Sarrazin geht analog zu Huntington von einer höheren Fertilität von Muslimen aus. Entgegen anderer sozialwissenschaftlicher Befunde behauptet er, diese bliebe „dauerhaft höher als die der autochthonen Bevölkerung“ (Sarrazin 2010, S. 259). Er sieht dadurch die Gefahr, dass der deutsche Staat und die deutsche Gesellschaft im Laufe weniger Generationen von den Migranten übernommen würde (Sarrazin 2010, S. 259). Er behauptet weiter, Zuwanderungs- und Integrationsproblematik gäbe es in Deutschland nur mit denjenigen Migranten, die den muslimischen Glauben teilen (Sarrazin 2010, S. 260). Weit ausgeprägter als andere Zuwanderungsgruppen (Muslime als Gruppe werden bei Sarrazin anders als die anderen Minderheiten in Deutschland nicht nach Nationalitäten differenziert) hätten „Muslime“ sowohl eine unterdurchschnittliche Beteiligung am Arbeitsmarkt als auch unterdurchschnittliche Erfolge im Bildungswesen und eine überdurchschnittliche Quote von Transferleistungsempfängern sowie eine überdurchschnittliche Beteiligung an der Gewaltkriminalität. Als Gründe nennt er unter anderem eine „starke Fixierung auf die heimatliche Kultur“ (Sarrazin 2010, S. 262). Als weitere Merkmale muslimischer Einwanderer und ihrer Nachkommen nennt Sarrazin: „räumliche Segregation mit der Tendenz zur Bildung von Parallelgesellschaften“, „überdurchschnittliche Religiosität mit wachsender Tendenz zu traditionalen beziehungsweise fundamentalistischen Strömungen des Islam“, „überdurchschnittliche Kriminalität, von der einfachen Gewaltkriminalität auf der Straße, bis hin zur Teilnahme an terroristischen Aktivitäten“ (Sarrazin 2010, S. 264–265). Die Reflexion über reale Macht- und Positionierungschancen muslimischer Einwanderer spart sich Sarrazin in seiner Analyse. Tatsachen, wie der Ausschluss eines großen Teils der eingewanderten Muslime von Privilegien wie der deutschen Staatsbürgerschaft, der aufgrund von Gastarbeiter- und Flüchtlingsstatus zustande kam, werden nicht thematisiert. Diese hatten allerdings negative Auswirkungen auf politische Partizipationsmöglichkeiten, Zugang zum Arbeitsmarkt und die räumliche Segregation von der Mehrheitsgesellschaft und damit letztendlich auch auf die Identifikation der Muslime mit dieser (Bade 1994, 2013; Treibel 2011).

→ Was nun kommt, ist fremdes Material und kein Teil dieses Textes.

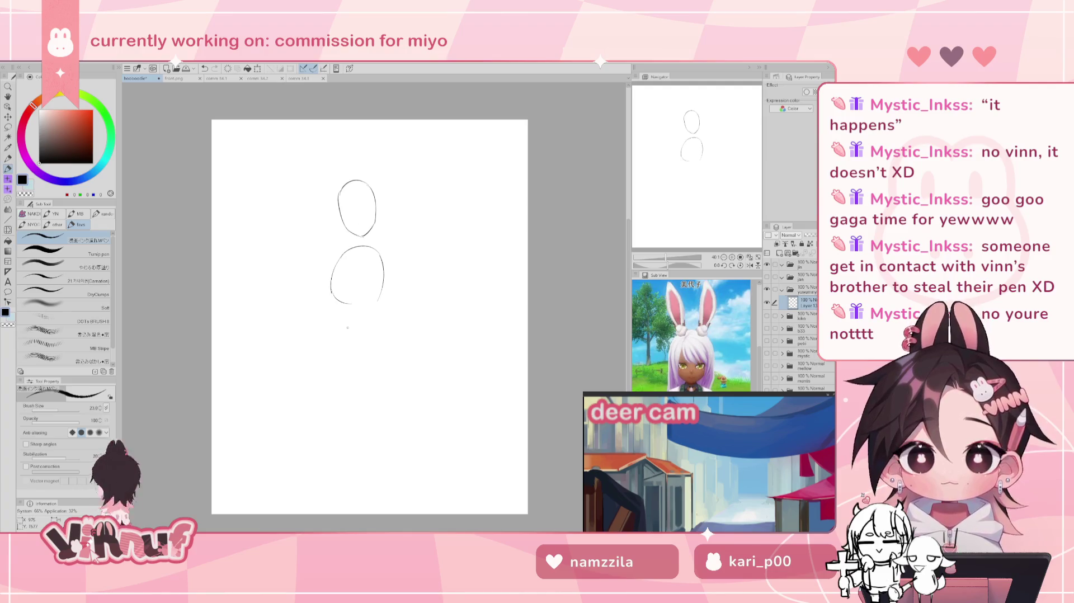
{"action": "left_click_drag", "start_coordinate": [336, 330], "coordinate": [372, 315]}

Die kulturelle, räumliche und optische Abgrenzung der Muslime von der Mehrheitsgesellschaft wird von Sarrazin als bewusste Strategie der muslimischen Einwanderer und ihrer Nachkommen interpretiert und bedingt seiner Meinung nach eine ablehnende Haltung der Mehrheitsgesellschaft:

Das hatte zur Folge, dass in allen betroffenen europäischen Ländern die Aggressionen der autochthonen Mehrheitsbevölkerung gegen diese fremde Bevölkerungsgruppe wuchsen, die in überdurchschnittlichem Maße von öffentlicher Unterstützung abhängig ist. (Sarrazin 2010, S. 265).

Dies kann als typische Etablierten-Rhetorik gelten: die Minderheit wird als alleiniger Aggressor der Mehrheit, als Auslöser für Konflikte hingestellt. Erst die von der Minderheit angeblich aus freien Stücken und im vollen Bewusstsein gebildeten Parallelgesellschaften führten laut Sarrazin dazu, dass die Mehrheit eine ablehnende Haltung entwickelte. Analog zu Huntingtons Ausführungen wird der gesamten Gruppe der Muslimen eine urtümlich aggressive, provozierende Haltung unterstellt, welche ein Abwehrverhalten der Mehrheitsgesellschaft herausfordert. Solche Abwehrversuche der Etablierten werden in dieser Argumentationsform als „Selbstverteidigung“ dargestellt.Footnote 6 Dieselben wenig reflektierten Vorannahmen in Bezug auf kulturelle Differenzen, die durch Huntington weltweit Verbreitung gefunden haben, sind auch in den Ausführungen von Sarrazin allgegenwärtig. Diese kulturellen Differenzen haben für ihn auch klare geografische Grenzen. Geographisch wie kulturell endet Europa für Sarrazin klar am Bosporus (Spiegel 2010). Wie Huntington erkennt er nicht die Dynamik vieler historischen Verflechtungen und Durchmischungen zwischen und innerhalb der „Kulturen“ (Hall 1994, 1999; Sen 2007; Çağlar 2002). Es wird zudem suggeriert, antidemokratische Tendenzen seien Ländern des „westlichen Abendlandes“ völlig fremd und lägen Wesenshaft allein im „islamischen Kulturkreis“. Wie unhinterfragt das Kulturkampf-Paradigma in weiten Teilen der Debatte um Sarrazin blieb, illustrieren folgende Äußerungen zu Sarrazins Buch.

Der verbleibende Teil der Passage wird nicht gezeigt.